A concussion can be scary and stressful for both you and your child. It’s important to remember that most symptoms will last for only a short time. The following suggestions should be helpful as your child is healing from the concussion:

  • Keep your child safe. It is important your child does not hit his or her head again while healing. Your child will need to take a break from sports and other activities that might cause another head injury. A healthcare provider should help make the decision about when it is safe for your child to return to sports. When the healthcare provider says it is safe again, he or she should develop a specific plan to return your child to sports in a step-by-step, gradual fashion.  
  • Have your child rest. Doing too much too soon after a concussion can worsen symptoms. In the first few days after injury, he or shill will probably need more “down time” than usual to rest and relax.
  • Make sure your child gets enough sleep and eats properly. Allow short daytime naps and make sure your child gets plenty of sleep at night. Also, make sure he or she eats healthy foods and drinks plenty of water.
  • Allow extra time to finish things. Some children may be a littler slower in how they do things after a concussion. Allow more time than usual to finish tasks. 
  • Give more chances to learn. Remember that things might be harder for a while.

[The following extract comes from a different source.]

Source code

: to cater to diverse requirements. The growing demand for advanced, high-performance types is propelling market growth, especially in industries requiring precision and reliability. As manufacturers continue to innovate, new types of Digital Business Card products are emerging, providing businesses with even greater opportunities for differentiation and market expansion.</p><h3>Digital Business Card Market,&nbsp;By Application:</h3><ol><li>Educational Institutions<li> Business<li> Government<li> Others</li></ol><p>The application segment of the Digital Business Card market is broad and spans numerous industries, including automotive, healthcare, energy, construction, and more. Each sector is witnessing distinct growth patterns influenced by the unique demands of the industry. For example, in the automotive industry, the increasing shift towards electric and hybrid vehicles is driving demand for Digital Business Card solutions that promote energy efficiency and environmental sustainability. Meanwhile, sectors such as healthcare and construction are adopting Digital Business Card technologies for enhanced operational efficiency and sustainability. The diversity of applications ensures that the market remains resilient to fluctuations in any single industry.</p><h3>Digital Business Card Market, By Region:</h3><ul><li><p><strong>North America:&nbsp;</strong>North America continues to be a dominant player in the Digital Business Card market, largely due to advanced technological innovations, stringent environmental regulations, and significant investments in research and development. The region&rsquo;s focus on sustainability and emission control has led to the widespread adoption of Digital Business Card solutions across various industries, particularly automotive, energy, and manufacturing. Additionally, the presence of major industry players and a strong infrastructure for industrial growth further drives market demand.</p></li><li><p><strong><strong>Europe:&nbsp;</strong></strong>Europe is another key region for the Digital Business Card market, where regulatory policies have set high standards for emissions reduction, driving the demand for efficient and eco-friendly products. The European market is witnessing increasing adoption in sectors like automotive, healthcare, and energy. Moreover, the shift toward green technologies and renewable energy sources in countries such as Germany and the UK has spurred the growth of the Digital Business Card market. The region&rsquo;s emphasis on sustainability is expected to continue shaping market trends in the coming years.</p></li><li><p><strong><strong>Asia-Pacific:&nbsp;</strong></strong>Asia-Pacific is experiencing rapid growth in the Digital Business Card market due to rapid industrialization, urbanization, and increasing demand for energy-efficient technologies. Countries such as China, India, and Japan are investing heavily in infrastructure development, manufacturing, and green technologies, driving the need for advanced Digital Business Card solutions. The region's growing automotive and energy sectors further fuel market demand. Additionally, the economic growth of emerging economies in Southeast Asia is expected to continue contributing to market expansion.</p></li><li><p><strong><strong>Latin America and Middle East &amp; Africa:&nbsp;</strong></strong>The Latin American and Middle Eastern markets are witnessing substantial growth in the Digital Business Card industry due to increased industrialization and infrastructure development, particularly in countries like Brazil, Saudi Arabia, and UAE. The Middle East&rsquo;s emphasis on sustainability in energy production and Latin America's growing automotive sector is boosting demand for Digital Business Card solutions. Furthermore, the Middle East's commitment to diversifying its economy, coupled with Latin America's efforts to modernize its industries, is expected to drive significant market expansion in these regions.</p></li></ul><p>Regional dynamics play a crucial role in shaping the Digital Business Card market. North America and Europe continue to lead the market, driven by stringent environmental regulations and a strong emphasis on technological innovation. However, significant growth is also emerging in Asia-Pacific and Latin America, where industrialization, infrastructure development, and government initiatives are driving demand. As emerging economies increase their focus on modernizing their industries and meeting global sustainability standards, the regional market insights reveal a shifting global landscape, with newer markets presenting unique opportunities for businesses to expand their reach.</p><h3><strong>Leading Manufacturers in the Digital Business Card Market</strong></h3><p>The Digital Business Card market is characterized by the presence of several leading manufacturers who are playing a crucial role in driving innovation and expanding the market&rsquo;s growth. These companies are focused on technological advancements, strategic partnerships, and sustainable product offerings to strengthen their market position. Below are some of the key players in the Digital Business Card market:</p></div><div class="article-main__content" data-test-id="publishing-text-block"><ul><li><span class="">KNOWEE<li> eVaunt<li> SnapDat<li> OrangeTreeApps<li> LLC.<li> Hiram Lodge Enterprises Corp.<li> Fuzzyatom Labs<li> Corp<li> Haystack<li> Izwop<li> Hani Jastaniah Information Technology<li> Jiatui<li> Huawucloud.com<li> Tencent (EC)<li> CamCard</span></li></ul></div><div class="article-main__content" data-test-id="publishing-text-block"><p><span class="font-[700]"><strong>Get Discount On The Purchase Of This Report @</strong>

When learning, first make sure your child is paying attention. He or she might also need to hear or see information more times than usual. Make sure you tell school staff about the injury so they can watch for problems and provide extra help if needed.
  • Allow more breaks. Paying attention during hard or boring tasks might be more difficult. Have your child take breaks when doing homework and other similar tasks.
  • Be patient. Your child might seem cranky, more easily upset, or more tired and forgetful. Be patient and understanding when this happens. If the behavior continues, talk with a healthcare provider.  
  • Partner with a professional. Healthcare professionals should always be involved in a young person’s care soon after a concussion. You should also follow up with your primary care provider or a concussion specialist if your child’s symptoms last for more than two weeks.